══ TEXT PROVIDED ══

Walkout planned to protest enrollment practices at Brown University

"In 1968, black students at Brown University and Pembroke College walked out of classes and marched to the Congdon Street Baptist Church to protest the low number of black students enrolled at the institution and the lack of support those who were enrolled received.

Today, black students have many of the same concerns.

On Wednesday, the 50th anniversary of the walkout, black students at Brown plan to once again walk off campus to the Congdon Street Baptist Church, where they will stay until the university commits to a list of demands.

A central demand of the students who staged the 1968 walkout was to increase black enrollment at Brown to at least 11 percent, which was the percentage of the black population of the U.S. at the time." …

http://www.providencejournal.com/news/20181204/walkout-planned-to-protest-enrollment-practices-at-brown-university

“eliminating questions about a student’s criminal and disciplinary history in the admissions process.”

Although some of the student demands seem reasonable, or are at least worth discussing, this one strikes me as a very bad idea.

I see pros and cons to that @TheBigChef FWIW, common app is removing the criminal history questions starting next year, I expect that might be where this demand got a foothold…
https://www.theatlantic.com/education/archive/2018/08/common-app-criminal-history-question/567242/

I agree with removing criminal and disciplinary history. Great that the Common App is removing it!

═══
══ GIVEN RECORDS ══

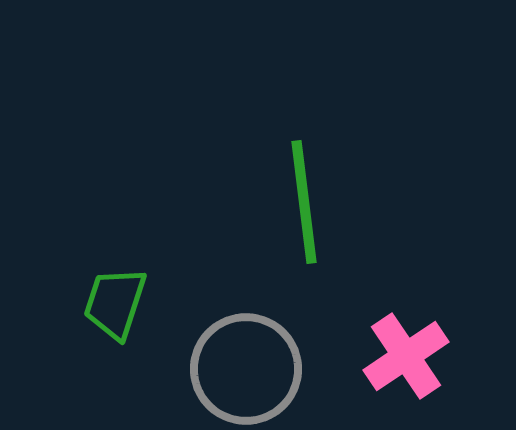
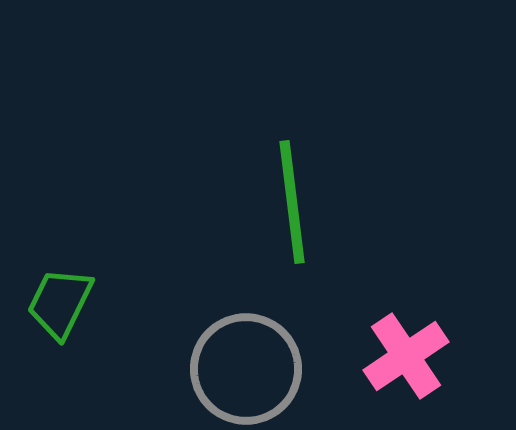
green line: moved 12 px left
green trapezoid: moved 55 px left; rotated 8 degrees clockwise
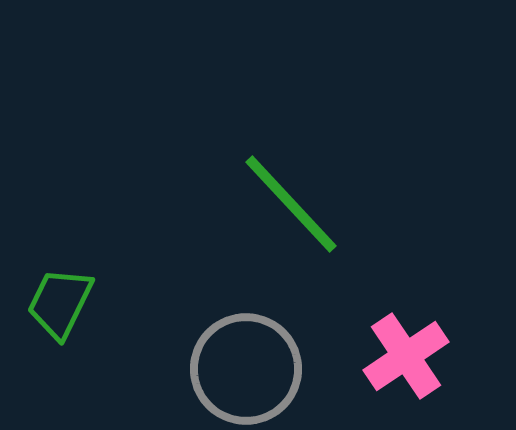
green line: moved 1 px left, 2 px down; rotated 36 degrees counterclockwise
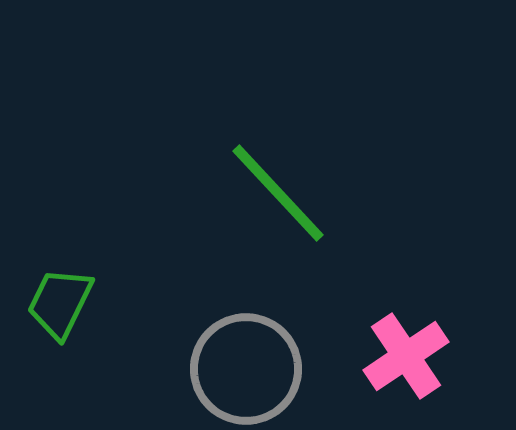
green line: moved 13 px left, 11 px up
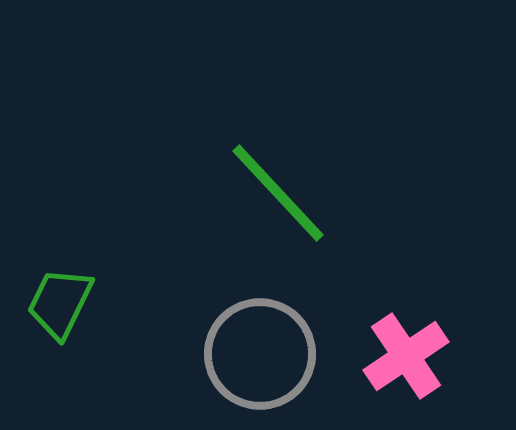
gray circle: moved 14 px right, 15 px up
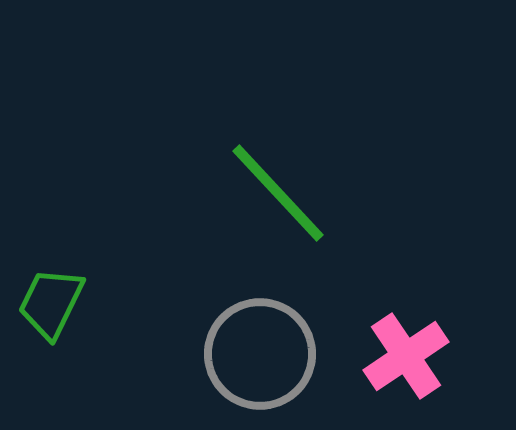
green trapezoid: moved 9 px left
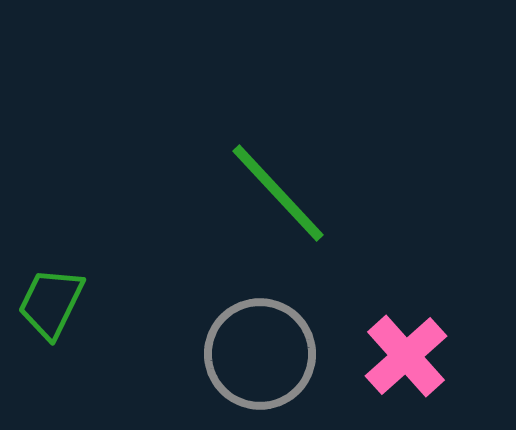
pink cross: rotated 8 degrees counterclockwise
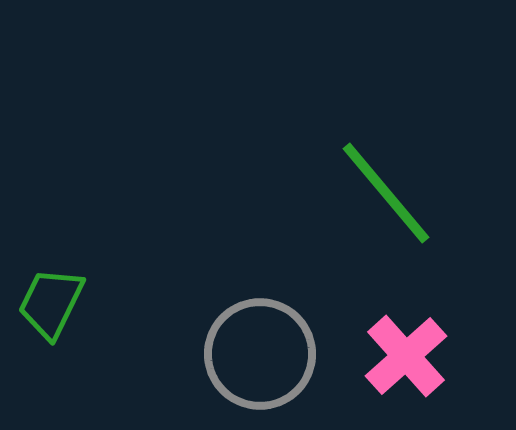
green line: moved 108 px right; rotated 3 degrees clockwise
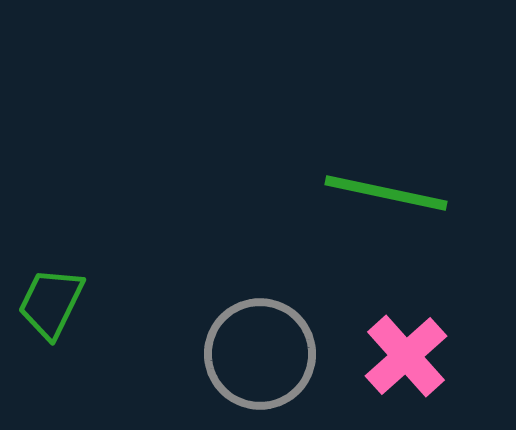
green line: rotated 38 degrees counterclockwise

═══

Reproduce the passage of the Brown University walkout discussion starting at "I see pros and" and ending at "is removing it!", substituting "advantages and drawbacks" for "pros and cons" wherever it occurs.

I see advantages and drawbacks to that @TheBigChef FWIW, common app is removing the criminal history questions starting next year, I expect that might be where this demand got a foothold…
https://www.theatlantic.com/education/archive/2018/08/common-app-criminal-history-question/567242/

I agree with removing criminal and disciplinary history. Great that the Common App is removing it!